- What you will do
The required lines are those that contain "without"; pull them out of the data and copy them.

Entries shown START

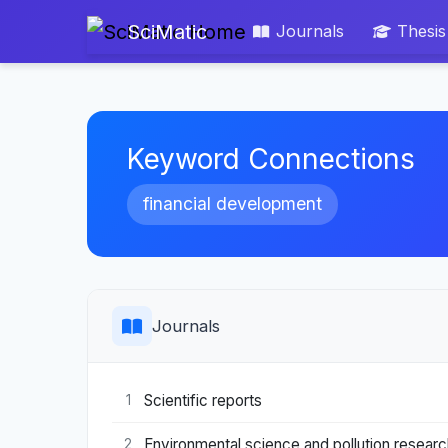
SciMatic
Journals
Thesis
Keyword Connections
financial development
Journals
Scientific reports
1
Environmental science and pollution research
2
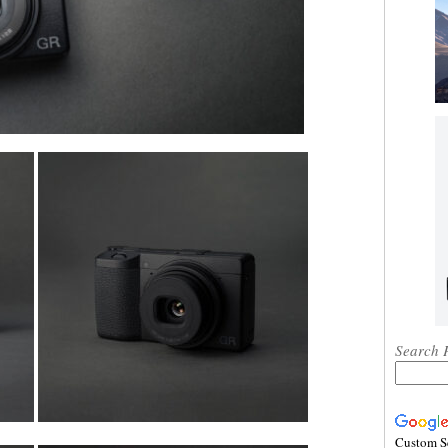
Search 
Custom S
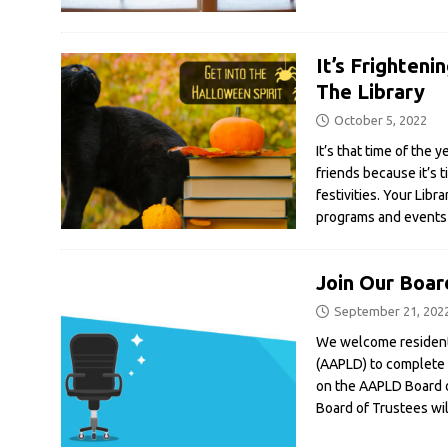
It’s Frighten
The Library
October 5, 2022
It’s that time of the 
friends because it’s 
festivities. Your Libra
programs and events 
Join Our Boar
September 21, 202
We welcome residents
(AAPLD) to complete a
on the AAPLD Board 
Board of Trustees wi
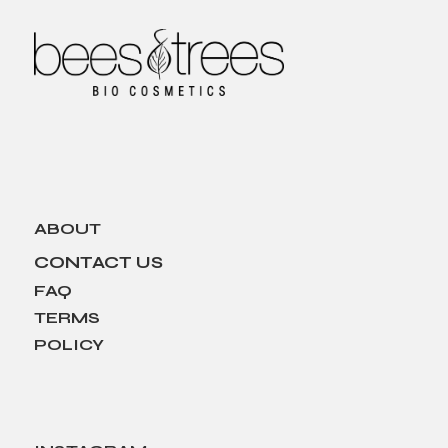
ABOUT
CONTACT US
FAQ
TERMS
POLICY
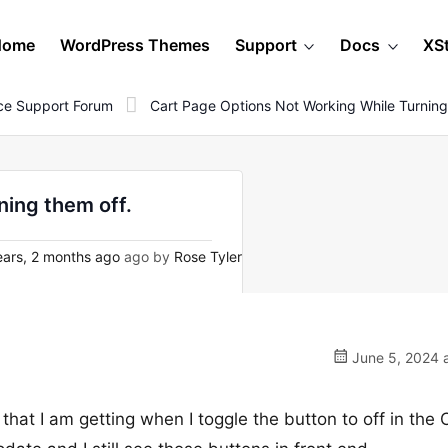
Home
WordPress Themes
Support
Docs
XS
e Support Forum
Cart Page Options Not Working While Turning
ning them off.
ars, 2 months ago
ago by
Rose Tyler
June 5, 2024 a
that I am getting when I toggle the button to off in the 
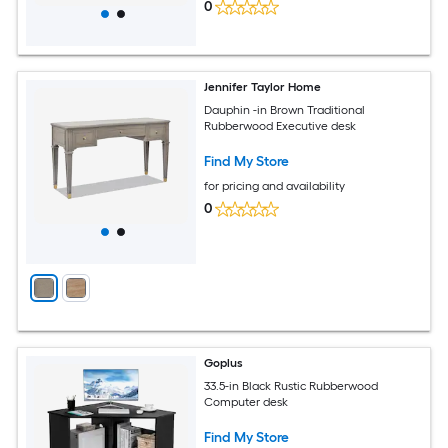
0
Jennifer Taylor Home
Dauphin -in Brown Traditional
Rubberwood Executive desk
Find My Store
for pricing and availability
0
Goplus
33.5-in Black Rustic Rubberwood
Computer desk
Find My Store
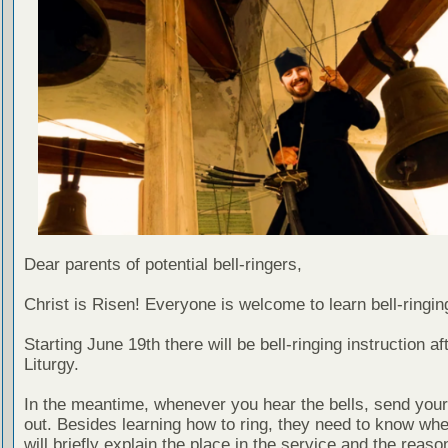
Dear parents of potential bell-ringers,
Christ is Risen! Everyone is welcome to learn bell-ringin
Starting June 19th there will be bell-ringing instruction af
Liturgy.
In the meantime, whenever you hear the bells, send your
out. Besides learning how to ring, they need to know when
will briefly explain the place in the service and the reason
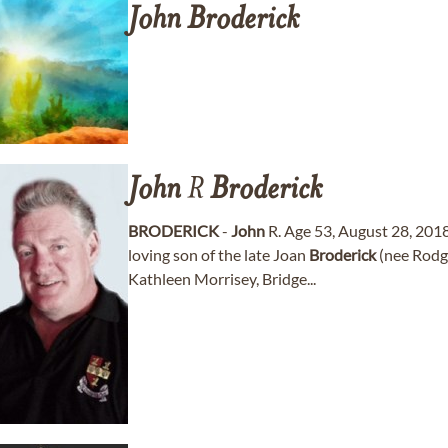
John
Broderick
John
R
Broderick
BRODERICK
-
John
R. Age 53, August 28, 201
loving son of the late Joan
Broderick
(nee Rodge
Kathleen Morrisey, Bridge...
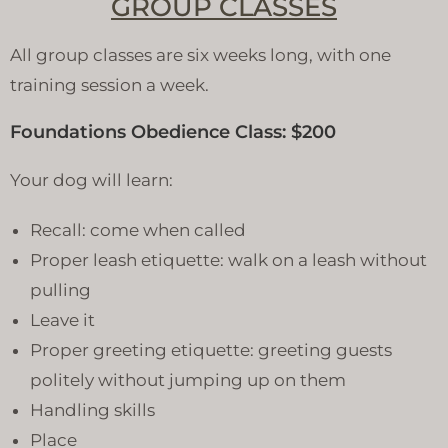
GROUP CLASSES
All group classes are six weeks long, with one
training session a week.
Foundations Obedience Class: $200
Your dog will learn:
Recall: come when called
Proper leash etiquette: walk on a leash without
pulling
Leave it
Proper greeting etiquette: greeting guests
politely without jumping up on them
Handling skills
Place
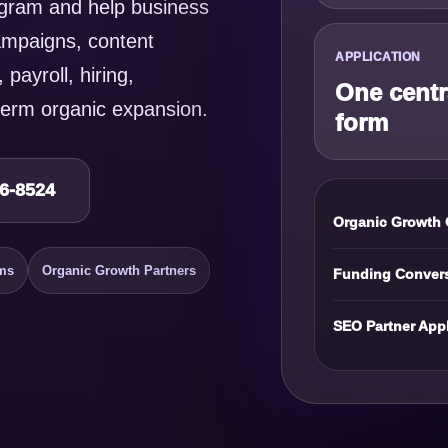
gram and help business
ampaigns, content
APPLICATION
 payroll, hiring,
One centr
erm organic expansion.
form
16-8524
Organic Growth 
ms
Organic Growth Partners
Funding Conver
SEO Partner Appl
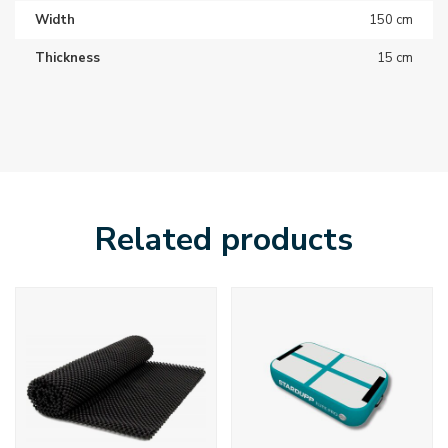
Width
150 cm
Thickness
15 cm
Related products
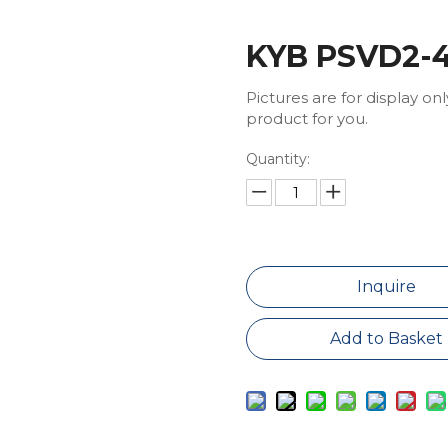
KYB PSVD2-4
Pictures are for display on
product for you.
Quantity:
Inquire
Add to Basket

Entries shown END
Entries shown START

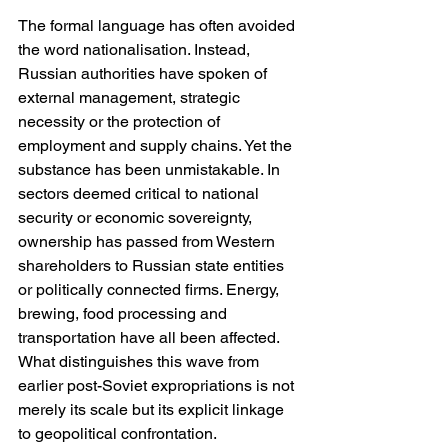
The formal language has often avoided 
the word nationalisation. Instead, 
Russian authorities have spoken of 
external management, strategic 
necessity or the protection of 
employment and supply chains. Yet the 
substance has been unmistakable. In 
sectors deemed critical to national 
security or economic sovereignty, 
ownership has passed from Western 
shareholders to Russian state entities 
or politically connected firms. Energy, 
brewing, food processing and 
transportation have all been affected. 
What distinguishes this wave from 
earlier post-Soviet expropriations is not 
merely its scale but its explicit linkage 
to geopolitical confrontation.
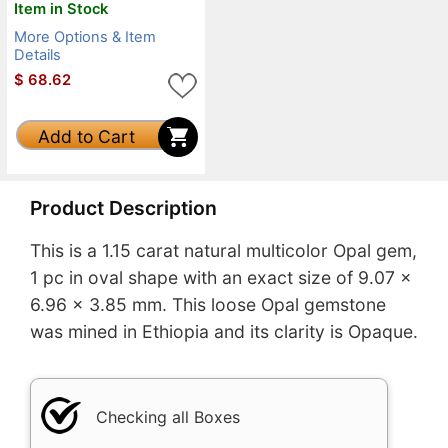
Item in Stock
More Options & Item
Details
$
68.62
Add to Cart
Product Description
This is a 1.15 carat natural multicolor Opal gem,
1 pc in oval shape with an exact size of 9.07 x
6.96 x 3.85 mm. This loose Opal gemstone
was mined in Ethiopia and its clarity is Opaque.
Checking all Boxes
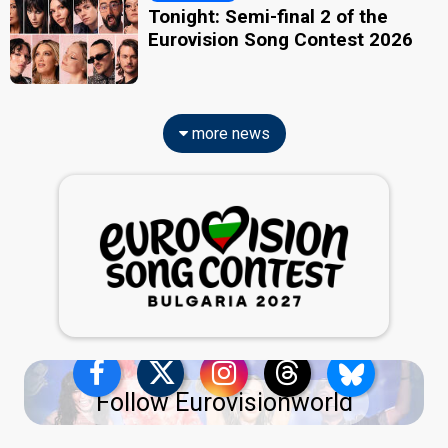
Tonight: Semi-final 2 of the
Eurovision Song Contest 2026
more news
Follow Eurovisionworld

Entries shown END

- Completed task
Proper leash etiquette: walk on a leash without
politely without jumping up on them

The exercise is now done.